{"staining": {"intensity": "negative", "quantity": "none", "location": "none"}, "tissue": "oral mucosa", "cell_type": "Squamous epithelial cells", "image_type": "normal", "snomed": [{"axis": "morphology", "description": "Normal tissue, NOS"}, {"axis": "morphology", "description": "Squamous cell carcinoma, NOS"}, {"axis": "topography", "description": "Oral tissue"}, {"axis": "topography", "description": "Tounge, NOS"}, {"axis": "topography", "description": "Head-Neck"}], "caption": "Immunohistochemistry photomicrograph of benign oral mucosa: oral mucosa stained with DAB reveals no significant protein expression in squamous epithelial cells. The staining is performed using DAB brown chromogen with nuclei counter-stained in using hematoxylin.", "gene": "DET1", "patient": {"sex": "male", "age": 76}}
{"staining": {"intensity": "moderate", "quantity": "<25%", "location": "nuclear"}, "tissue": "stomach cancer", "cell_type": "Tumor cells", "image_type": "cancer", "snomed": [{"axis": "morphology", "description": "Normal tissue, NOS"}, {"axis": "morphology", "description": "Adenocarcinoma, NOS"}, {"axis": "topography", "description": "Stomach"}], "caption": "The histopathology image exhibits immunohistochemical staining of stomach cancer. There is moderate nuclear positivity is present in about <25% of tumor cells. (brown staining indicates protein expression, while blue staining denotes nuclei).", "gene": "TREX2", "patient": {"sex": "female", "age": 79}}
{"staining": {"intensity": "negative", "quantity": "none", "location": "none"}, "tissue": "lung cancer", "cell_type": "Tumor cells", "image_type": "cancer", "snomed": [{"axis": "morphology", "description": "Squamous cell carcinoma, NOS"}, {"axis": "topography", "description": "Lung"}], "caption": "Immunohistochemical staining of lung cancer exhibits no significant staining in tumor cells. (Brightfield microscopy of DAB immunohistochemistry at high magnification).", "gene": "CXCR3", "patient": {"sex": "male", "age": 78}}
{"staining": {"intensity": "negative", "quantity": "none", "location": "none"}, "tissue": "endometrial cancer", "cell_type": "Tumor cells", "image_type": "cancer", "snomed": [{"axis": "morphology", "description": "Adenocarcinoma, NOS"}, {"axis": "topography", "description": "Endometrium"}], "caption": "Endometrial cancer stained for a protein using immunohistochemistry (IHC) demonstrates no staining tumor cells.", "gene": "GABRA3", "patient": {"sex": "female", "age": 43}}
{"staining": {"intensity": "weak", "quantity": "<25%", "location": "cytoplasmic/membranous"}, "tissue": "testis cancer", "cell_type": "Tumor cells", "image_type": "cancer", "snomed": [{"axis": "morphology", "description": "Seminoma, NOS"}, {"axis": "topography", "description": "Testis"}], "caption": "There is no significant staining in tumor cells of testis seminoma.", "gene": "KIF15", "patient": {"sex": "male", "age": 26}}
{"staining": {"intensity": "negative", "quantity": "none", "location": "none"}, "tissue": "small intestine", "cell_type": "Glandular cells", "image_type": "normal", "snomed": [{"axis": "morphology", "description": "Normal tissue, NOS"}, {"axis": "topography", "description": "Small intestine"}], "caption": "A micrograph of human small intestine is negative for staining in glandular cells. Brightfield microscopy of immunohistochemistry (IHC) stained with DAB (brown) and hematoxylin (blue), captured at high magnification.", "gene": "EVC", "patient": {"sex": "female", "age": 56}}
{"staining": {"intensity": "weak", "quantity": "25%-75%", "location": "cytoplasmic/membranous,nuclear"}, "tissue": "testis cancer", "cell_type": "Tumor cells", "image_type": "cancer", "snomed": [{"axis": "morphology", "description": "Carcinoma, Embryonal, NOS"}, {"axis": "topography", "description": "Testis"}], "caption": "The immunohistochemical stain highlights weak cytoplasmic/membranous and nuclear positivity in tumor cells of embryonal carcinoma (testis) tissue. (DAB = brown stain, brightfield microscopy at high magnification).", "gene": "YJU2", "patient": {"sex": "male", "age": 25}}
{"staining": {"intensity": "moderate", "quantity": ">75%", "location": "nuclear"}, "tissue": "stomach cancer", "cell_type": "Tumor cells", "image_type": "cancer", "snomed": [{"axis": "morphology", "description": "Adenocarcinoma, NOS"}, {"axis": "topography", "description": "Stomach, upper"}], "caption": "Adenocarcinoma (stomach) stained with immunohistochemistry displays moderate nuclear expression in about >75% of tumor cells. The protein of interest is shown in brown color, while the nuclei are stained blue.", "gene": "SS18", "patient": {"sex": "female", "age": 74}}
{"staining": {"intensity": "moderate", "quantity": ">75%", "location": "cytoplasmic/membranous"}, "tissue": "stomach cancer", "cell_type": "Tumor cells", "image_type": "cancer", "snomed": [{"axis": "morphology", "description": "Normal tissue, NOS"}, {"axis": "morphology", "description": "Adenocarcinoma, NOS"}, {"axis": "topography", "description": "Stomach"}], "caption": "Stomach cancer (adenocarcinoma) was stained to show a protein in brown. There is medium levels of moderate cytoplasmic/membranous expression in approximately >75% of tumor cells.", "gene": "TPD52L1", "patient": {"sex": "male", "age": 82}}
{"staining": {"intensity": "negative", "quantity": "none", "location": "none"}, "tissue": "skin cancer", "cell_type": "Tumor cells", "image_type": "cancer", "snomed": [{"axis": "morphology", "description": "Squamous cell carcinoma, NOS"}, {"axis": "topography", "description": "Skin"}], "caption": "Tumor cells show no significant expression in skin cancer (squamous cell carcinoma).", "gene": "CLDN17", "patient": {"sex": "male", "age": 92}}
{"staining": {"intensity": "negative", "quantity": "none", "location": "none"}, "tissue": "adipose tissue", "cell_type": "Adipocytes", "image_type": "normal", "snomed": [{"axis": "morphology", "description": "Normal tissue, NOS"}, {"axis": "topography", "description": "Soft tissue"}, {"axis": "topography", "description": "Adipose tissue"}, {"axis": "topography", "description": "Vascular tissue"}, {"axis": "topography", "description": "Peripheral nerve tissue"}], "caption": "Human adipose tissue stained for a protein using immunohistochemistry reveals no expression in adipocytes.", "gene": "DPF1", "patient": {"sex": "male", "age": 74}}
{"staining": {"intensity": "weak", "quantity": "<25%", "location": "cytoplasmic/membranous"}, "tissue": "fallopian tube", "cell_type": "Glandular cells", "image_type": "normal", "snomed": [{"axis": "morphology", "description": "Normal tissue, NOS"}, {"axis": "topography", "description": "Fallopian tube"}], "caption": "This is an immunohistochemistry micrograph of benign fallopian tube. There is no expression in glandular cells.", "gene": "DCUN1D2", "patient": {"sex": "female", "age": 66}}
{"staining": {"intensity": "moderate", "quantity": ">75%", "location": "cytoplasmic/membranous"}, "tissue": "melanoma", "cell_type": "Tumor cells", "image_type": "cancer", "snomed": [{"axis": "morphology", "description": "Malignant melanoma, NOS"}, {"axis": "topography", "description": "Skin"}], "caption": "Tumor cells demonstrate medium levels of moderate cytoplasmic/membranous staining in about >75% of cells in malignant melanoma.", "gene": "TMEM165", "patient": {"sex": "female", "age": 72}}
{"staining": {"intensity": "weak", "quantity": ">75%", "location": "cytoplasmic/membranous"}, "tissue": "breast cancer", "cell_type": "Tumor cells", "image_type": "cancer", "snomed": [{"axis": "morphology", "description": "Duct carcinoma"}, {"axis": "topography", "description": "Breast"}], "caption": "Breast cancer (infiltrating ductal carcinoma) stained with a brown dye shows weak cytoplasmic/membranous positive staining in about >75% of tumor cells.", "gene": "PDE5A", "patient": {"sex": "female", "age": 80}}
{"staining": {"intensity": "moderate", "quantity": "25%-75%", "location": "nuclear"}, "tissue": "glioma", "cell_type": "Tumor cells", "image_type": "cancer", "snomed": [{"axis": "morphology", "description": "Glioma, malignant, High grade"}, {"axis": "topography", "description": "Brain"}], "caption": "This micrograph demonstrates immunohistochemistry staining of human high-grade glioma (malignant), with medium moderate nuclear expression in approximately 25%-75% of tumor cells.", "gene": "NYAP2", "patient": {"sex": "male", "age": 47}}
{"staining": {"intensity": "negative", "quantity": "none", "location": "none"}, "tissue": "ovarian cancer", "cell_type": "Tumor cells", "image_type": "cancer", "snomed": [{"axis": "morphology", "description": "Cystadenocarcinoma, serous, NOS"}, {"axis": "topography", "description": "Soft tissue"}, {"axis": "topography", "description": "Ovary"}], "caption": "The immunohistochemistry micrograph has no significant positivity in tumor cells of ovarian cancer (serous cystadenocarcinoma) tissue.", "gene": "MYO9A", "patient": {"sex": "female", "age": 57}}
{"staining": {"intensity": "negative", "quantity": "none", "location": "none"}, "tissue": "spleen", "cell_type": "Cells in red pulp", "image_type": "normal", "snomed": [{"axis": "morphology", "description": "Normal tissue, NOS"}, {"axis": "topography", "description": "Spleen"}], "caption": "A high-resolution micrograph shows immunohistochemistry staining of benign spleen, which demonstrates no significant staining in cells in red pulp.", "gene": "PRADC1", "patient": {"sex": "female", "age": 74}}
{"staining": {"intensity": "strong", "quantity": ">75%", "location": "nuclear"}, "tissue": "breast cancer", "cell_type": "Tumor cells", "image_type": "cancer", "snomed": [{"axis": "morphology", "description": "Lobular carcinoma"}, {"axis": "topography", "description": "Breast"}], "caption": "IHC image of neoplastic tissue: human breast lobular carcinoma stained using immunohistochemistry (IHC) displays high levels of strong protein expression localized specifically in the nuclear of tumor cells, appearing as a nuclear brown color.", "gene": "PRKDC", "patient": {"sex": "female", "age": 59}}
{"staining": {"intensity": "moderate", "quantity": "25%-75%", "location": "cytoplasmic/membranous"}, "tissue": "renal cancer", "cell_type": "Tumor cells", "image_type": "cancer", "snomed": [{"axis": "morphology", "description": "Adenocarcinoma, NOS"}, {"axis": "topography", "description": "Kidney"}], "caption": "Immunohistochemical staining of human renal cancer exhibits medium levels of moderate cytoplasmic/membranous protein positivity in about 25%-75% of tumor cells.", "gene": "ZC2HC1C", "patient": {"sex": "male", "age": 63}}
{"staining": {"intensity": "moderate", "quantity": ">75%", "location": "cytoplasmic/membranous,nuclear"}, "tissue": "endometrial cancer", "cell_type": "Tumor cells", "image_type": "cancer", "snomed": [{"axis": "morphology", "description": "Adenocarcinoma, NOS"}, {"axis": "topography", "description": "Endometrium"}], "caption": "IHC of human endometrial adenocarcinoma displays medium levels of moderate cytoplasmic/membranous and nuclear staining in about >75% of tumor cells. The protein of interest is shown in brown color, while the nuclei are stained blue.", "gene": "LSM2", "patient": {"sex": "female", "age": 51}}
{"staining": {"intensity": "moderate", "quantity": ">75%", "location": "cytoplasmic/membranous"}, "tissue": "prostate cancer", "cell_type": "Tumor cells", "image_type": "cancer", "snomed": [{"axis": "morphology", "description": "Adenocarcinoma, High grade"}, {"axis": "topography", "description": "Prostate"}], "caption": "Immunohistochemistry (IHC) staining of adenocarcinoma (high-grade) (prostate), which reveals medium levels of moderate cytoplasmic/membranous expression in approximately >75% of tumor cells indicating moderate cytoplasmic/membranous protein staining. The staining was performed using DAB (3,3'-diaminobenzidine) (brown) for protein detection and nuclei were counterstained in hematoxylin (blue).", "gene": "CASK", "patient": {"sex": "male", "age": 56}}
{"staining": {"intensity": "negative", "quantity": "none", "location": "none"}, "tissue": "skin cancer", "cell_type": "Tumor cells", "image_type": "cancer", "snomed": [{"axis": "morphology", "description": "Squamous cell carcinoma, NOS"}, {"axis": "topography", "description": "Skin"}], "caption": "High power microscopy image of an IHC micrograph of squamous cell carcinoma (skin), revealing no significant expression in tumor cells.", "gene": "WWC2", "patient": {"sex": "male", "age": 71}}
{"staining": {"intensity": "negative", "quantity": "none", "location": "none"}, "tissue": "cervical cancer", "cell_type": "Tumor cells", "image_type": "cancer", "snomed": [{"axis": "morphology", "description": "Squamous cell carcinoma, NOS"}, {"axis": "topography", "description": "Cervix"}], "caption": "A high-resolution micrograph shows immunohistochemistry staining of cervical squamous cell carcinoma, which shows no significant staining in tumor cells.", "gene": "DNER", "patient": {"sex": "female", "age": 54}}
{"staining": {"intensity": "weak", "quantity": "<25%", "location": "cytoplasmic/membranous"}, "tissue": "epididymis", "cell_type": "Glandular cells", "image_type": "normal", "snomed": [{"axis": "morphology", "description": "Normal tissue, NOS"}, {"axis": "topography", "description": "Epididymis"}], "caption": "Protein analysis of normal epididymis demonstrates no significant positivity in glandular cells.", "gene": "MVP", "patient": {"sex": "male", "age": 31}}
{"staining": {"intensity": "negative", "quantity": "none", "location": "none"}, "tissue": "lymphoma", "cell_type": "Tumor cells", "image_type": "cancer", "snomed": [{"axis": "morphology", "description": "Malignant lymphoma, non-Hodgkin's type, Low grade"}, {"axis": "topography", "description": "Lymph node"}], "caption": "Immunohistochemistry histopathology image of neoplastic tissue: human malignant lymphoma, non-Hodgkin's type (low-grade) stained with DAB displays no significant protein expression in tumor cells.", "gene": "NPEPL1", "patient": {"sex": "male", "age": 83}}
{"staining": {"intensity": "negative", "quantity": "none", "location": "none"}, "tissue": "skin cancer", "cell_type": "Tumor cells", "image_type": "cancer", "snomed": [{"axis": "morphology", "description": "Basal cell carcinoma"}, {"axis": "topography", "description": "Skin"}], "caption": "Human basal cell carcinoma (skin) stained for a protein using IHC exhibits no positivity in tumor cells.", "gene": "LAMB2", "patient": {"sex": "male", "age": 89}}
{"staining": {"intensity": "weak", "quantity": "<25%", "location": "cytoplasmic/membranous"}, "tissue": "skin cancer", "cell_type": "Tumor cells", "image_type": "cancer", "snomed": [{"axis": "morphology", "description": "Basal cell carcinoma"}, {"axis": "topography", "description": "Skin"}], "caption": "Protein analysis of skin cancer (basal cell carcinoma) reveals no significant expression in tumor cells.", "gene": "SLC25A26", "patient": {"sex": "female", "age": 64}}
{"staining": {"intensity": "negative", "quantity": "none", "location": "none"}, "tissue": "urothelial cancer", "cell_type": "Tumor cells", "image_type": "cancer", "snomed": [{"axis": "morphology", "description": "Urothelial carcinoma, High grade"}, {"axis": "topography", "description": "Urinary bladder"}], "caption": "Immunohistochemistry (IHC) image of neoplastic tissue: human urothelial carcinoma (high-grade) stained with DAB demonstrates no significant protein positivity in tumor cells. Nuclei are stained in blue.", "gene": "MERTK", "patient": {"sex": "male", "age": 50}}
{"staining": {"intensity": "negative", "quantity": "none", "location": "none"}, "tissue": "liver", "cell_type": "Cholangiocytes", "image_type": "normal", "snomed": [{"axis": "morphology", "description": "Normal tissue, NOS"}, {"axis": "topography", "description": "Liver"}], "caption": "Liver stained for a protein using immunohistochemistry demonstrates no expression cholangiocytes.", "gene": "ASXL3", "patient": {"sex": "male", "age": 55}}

┄┄┄┄┄┄┄┄┄┄

Task item.
Looking at the entries above, work out how many lines contain "endometrial", then reply with that number and no other words.

Response.
2